Funds that are “nominal or short-term” used to be defined as those that the lawyer has determined cannot “practicably be invested for the benefit of the client or third person.” Of course, what seems “practicable” to one person may not be to another. In order to dispel any confusion on the matter, a more objective definition has been adopted. The term has now been amended to define “nominal or short-term” funds as those that a lawyer has determined cannot “earn income for the client or third person in excess of the costs to secure the income.”

If trust funds can earn more income than the cost to secure that income, then, as the fiduciary for those funds, the lawyer should invest such funds for the benefit of the client or third person.

It is the lawyer, not the client or third person, who must use his or her own best judgment to determine whether funds should be deposited into an IOTA account. Factors lawyers should consider when exercising such judgment can be found at 5-1.1(g)(3), Rules Regulating The Florida Bar. Lawyers cannot be charged with an ethical violation for such good-faith judgment.

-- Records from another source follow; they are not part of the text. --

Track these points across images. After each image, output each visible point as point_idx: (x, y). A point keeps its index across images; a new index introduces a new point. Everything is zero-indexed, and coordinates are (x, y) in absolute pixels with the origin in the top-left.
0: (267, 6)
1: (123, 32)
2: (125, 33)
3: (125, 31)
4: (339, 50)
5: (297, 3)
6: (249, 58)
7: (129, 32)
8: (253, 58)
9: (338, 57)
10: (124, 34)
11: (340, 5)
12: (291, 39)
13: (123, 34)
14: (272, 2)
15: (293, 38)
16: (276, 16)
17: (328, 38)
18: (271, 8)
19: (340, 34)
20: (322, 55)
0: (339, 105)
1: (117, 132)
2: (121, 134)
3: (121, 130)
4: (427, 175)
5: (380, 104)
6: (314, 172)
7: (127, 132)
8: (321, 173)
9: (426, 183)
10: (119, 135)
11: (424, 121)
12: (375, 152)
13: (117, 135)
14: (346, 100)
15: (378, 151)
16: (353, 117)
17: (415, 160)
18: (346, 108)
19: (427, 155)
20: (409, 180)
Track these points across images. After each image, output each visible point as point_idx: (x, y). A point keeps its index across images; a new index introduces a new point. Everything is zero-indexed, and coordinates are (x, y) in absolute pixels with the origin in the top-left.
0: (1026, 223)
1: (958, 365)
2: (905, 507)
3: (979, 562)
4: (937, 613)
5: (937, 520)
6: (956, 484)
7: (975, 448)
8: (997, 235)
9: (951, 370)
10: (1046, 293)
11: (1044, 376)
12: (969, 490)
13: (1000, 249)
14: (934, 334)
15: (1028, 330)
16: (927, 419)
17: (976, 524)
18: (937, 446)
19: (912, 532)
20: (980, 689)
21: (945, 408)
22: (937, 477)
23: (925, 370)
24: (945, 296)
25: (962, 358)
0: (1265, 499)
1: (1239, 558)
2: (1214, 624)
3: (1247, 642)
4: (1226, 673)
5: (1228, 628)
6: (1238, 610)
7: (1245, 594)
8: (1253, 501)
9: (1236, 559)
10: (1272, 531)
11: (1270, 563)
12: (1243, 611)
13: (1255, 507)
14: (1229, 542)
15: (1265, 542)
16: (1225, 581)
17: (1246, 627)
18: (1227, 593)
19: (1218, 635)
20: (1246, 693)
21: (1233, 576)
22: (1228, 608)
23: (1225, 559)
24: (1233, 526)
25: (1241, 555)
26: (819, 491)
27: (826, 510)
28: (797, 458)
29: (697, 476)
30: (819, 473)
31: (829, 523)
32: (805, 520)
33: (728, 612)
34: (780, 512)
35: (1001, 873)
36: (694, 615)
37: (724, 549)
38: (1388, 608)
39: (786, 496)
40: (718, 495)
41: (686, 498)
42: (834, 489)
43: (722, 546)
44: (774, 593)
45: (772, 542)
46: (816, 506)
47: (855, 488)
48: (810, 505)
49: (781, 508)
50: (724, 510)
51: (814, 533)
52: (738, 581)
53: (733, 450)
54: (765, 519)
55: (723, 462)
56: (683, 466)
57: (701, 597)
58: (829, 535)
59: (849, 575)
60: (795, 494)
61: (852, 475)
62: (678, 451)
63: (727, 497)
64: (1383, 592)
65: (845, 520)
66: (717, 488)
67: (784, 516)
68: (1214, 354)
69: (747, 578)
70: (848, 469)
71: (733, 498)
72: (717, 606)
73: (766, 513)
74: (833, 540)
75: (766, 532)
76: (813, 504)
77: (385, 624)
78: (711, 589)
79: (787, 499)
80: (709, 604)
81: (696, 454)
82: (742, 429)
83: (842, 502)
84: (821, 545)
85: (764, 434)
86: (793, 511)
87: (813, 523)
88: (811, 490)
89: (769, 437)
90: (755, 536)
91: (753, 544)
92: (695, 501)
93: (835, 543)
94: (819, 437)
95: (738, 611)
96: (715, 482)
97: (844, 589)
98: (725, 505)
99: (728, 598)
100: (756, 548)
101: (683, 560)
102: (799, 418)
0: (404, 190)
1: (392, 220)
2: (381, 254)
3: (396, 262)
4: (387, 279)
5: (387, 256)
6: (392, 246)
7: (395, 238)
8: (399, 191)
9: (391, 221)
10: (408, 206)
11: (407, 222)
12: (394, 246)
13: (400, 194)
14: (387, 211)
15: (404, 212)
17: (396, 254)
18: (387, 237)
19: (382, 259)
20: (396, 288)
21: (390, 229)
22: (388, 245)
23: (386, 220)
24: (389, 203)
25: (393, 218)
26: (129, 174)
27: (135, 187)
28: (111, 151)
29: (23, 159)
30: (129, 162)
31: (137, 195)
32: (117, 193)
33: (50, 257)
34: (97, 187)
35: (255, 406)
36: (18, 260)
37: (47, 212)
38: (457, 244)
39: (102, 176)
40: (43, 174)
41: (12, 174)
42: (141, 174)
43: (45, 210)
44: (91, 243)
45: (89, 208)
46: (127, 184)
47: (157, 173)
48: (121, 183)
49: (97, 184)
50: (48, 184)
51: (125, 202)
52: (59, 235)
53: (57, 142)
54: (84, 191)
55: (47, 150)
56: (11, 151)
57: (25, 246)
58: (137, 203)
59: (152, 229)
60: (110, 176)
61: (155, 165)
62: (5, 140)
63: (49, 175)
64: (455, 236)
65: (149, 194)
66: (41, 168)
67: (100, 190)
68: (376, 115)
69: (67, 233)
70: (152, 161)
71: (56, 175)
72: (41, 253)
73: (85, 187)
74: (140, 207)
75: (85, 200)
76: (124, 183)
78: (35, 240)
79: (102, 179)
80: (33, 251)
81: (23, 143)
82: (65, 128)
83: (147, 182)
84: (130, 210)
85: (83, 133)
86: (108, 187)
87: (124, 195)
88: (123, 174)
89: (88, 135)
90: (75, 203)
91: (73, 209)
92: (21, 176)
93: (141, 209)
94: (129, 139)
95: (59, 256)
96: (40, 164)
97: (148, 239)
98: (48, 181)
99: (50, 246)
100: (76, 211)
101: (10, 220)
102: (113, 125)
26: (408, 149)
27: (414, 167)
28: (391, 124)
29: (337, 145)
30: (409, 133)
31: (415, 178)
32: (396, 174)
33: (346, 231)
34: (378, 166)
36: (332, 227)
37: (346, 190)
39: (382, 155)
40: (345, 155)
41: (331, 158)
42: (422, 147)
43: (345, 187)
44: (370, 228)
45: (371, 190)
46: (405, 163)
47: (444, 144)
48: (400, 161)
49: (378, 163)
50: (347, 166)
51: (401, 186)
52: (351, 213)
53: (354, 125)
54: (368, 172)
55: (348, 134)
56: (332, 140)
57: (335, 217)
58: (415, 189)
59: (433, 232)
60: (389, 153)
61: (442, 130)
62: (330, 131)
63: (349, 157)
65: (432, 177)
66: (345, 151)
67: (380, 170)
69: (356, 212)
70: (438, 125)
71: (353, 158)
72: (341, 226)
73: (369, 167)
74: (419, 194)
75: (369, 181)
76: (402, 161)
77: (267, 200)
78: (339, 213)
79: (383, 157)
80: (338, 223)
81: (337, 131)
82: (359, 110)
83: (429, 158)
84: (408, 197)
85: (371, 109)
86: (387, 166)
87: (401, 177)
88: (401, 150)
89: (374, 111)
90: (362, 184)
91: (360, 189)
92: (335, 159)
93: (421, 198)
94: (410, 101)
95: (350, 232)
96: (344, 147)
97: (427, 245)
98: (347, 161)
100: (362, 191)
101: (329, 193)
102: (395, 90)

One of the reasons why some lawyers resist the idea of opening additional trust accounts is the record-keeping requirements that go along with the maintenance of a trust account. In order to simplify that process somewhat, the rules have been amended to allow lawyers to store trust accounting records in digital media “as long as the copies include all data contained in the original documents and may be produced when required.” Rule 5-1.2(b), Rules Regulating The Florida Bar. Furthermore, authorized records of deposit slips and cancelled checks are no longer restricted to originals but now include copies as long as they are “clearly legible” and include “all data on the originals” and “all other data and tracking information.” Rule 5-1.2 (b)(2) and (3), Rules Regulating The Florida Bar. As to cancelled checks, “all other data” includes the endorsements on the back of the checks.

However, the allowance of alternate forms of records retention should not be mistaken as a sign that trust accounting is being taken any less seriously by The Florida Bar. A lawyer’s duties regarding funds held in trust are significant, and when there is even a chance that something has gone wrong, The Florida Bar wants to be informed. For that reason, there has long been a requirement that lawyers authorize and request the bank to notify the Bar when a trust account check is returned for insufficient or uncollected funds (Rule 5-1.2(c)(4), Rules Regulating The Florida Bar). The rule is often overlooked by lawyers, so it has been amended to clarify that the authorization must be made at the time the account is opened. Also, in addition to the instances when a check has been returned, the notification must now be sent every time the trust account is overdrawn or a check is dishonored due to insufficient or uncollected funds. Furthermore, attorneys are now prohibited from authorizing overdraft protection on trust accounts (Rule 5-1.1(k), Rules Regulating The Florida Bar). Overdraft protection undermines the safeguards set up by the requirement that the Bar be notified when the trust account is overdrawn, and prohibition of overdraft protection prevents commingling of the lawyer’s own funds with client funds.

Finally, demonstrating just how serious The Florida Bar is about trust accounting, the rule regarding failure to comply with a subpoena for trust accounting records has been amended to make the failure a “matter of contempt” that can be processed under subdivisions (d) and (f) of Rule 3-7.11 (Rule 5-1.2(g), Rules Regulating The Florida Bar). Under the prior version of the rule, the Bar had to address the failure to comply through the ordinary grievance process. The amendment to the rule streamlines the course, allowing the Bar to summarily deal with the failure to comply.

Whether or not an attorney feels comfortable with trust accounting procedures, it is an aspect of the practice of law that is unavoidable for many lawyers. Hopefully, the recent amendments to the rules will serve their purpose in making the rules more clear and effective.